The extract function retrieves the first substring that matches a regular expression from a source string. Use this function when you need to pull out specific patterns from log messages, URLs, or any text field using regex capture groups.
For users of other query languages
If you come from other query languages, this section explains how to adjust your existing queries to achieve the same results in APL.
In Splunk SPL, you use rex with named or numbered groups. APL's extract is similar but uses a numbered capture group parameter.
['sample-http-logs']
| extend username = extract('user=([A-Za-z0-9_]+)', 1, uri)In ANSI SQL, regex extraction varies by database. APL's extract provides a consistent approach across all data.
['sample-http-logs']
| extend extracted = extract('pattern', 1, field)Usage
Syntax
extract(regex, captureGroup, text)Parameters
| Name | Type | Required | Description |
|---|---|---|---|
| regex | string | Yes | A regular expression pattern with optional capture groups. |
| captureGroup | int | Yes | The capture group to extract. Use 0 for the entire match, 1 for the first group, 2 for the second, etc. |
| text | string | Yes | The source string to search. |
Returns
Returns the substring matched by the specified capture group, or null if no match is found.
Use case examples
Extract user IDs from HTTP request URIs to identify which users are accessing specific endpoints.
Query
['sample-http-logs']
| extend user_id = extract('/users/([0-9]+)', 1, uri)
| where isnotempty(user_id)
| summarize request_count = count() by user_id, method
| sort by request_count desc
| limit 10Output
| user_id | method | request_count |
|---|---|---|
| 12345 | GET | 234 |
| 67890 | POST | 187 |
| 11111 | GET | 156 |
| 22222 | PUT | 98 |
This query extracts numeric user IDs from URIs like '/users/12345' using a regex capture group, helping analyze per-user API usage patterns.
Extract version numbers from service names to track which service versions are running.
Query
['otel-demo-traces']
| extend version = extract('v([0-9]+[.][0-9]+)', 1, ['service.name'])

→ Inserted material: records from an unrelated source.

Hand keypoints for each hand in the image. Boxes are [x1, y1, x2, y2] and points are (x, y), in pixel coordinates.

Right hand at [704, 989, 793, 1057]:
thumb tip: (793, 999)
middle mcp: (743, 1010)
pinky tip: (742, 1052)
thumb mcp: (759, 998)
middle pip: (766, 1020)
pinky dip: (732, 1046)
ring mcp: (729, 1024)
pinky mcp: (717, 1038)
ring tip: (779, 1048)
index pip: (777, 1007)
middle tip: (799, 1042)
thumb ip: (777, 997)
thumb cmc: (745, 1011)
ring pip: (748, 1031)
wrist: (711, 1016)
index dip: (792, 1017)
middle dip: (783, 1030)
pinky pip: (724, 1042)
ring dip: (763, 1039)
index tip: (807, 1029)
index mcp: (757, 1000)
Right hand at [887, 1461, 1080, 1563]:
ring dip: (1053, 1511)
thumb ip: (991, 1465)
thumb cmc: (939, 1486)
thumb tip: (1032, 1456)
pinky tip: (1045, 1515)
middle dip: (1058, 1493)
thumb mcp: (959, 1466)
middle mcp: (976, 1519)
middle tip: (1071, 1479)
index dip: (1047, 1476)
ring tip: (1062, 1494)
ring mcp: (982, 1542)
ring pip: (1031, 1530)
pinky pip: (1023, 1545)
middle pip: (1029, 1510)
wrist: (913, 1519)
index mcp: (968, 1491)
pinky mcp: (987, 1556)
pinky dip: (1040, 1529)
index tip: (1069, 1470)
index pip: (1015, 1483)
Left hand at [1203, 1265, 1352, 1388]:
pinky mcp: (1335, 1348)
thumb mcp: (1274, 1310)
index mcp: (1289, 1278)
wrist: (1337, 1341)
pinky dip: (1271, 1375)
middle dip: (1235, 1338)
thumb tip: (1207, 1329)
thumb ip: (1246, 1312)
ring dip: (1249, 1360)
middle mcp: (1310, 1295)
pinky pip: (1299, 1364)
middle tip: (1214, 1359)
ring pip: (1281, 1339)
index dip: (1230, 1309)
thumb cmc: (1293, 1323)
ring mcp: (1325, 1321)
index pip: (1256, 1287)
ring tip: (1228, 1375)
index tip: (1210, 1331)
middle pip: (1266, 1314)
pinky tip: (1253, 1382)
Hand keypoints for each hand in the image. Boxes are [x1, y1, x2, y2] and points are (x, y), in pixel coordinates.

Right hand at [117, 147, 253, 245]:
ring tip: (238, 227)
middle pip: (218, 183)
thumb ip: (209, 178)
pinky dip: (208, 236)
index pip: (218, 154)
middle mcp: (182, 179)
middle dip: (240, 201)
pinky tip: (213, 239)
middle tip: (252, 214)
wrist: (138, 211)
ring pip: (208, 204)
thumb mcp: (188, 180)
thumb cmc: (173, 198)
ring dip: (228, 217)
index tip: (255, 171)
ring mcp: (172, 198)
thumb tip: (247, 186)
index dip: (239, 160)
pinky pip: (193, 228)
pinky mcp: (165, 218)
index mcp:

| where isnotempty(version)
| summarize span_count = count() by ['service.name'], version
| sort by span_count desc
| limit 10Output
| service.name | version | span_count |
|---|---|---|
| frontend-v2.1 | 2.1 | 3456 |
| checkout-v1.5 | 1.5 | 2341 |
| cart-v3.0 | 3.0 | 1987 |
This query extracts version numbers from service names, helping track which versions of services are generating traces.
Extract IP addresses from URIs or request headers to identify the source of suspicious requests.
Query
['sample-http-logs']
| extend ip_address = extract('([0-9]{1,3}[.][0-9]{1,3}[.][0-9]{1,3}[.][0-9]{1,3})', 1, uri)
| where status == '403' or status == '401'
| where isnotempty(ip_address)
| summarize failed_attempts = count() by ip_address, status
| sort by failed_attempts desc
| limit 10Output
| ip_address | status | failed_attempts |
|---|---|---|
| 192.168.1.100 | 401 | 45 |
| 10.0.0.25 | 403 | 32 |
| 172.16.0.50 | 401 | 28 |
This query extracts IP addresses embedded in URIs from failed authentication requests, helping identify potential attackers or misconfigured systems.
List of related functions
- extract_all: Extracts all matches of a regex pattern. Use this when you need multiple matches instead of just the first one.
- parse_json: Parses JSON strings into dynamic objects. Use this when working with structured JSON data rather than regex patterns.
- split: Splits strings by a delimiter. Use this for simpler tokenization without regex complexity.
- replace_regex: Replaces regex matches with new text. Use this when you need to modify matched patterns rather than extract them.